▸ **Request**
Work through the data and say how many lines contain "readdata". The number alone is the answer.

BEGIN Exercise data

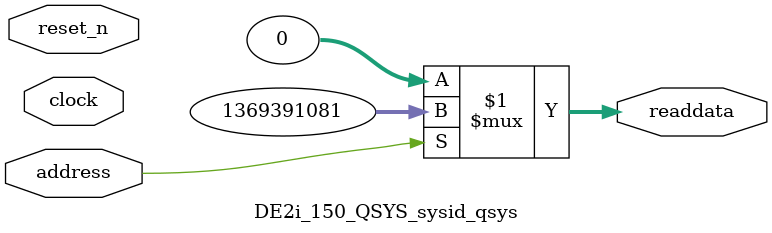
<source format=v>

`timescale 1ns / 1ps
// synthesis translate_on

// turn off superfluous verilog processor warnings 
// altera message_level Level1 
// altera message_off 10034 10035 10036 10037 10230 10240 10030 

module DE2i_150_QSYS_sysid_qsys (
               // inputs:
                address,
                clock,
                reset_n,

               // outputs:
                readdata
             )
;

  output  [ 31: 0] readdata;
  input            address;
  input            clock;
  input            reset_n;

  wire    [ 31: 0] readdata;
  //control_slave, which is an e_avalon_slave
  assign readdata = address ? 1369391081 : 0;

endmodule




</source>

END Exercise data
BEGIN Exercise data

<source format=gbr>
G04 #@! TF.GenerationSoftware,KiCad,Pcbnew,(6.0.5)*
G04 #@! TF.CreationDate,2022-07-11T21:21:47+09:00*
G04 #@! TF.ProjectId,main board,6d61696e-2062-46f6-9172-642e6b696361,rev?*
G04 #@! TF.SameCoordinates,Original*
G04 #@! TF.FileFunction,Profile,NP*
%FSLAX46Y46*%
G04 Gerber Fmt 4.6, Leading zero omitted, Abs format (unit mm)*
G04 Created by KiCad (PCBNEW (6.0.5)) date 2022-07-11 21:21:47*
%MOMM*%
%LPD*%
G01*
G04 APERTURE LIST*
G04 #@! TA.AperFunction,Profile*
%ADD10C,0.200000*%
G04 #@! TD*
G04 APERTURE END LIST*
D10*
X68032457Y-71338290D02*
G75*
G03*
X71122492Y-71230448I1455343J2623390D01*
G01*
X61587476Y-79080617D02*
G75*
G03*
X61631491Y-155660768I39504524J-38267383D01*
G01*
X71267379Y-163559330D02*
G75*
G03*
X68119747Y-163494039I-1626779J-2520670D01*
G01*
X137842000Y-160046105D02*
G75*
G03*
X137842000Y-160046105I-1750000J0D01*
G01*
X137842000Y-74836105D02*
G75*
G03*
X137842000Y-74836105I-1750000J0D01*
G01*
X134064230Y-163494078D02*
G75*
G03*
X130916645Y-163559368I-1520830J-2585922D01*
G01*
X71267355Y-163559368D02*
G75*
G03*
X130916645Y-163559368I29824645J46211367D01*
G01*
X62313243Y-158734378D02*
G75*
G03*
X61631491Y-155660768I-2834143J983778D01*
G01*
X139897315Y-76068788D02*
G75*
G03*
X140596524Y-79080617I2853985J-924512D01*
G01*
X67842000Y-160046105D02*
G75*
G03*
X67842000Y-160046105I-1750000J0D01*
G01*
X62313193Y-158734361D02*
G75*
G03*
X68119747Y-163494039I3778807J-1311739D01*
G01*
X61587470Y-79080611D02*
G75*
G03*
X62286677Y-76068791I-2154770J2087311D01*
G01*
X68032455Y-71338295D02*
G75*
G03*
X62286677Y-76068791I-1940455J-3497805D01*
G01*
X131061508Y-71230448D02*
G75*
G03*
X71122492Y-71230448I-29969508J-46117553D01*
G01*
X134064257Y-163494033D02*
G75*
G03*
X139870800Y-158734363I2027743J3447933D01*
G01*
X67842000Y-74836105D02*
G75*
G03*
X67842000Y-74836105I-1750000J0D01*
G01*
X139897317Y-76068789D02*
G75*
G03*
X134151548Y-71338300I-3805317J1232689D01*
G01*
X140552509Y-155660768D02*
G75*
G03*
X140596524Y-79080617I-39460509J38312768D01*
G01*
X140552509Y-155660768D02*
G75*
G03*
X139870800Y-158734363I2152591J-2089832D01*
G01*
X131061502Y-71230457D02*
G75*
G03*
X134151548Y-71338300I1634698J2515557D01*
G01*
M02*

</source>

END Exercise data
BEGIN Exercise data

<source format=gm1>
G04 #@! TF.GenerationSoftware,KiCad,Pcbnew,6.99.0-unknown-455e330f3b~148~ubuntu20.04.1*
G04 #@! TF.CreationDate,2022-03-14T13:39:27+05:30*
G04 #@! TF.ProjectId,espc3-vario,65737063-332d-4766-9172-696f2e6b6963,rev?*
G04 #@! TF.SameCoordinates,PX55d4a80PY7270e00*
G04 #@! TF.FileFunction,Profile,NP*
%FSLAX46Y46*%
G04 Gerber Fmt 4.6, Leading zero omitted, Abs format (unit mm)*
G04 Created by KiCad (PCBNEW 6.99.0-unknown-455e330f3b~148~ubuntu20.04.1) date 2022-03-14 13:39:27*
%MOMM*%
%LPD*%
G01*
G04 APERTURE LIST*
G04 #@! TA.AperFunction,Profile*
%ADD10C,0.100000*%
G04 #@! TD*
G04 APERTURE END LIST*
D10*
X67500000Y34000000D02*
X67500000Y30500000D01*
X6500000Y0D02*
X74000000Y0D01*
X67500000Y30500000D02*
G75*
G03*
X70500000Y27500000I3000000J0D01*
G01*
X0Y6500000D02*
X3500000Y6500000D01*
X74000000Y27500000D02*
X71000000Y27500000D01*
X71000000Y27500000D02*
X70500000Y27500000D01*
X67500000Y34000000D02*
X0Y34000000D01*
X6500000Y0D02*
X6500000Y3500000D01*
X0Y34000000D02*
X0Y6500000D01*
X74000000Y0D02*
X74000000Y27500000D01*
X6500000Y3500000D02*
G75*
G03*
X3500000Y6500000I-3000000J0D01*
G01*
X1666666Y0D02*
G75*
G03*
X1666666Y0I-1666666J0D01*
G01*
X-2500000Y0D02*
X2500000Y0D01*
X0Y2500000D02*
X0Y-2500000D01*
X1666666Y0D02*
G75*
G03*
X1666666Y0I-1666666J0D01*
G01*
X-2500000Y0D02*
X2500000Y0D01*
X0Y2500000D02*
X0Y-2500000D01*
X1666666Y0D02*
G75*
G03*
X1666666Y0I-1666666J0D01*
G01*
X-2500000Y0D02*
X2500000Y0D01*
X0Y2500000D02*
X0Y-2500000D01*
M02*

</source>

END Exercise data

▸ **Answer**
4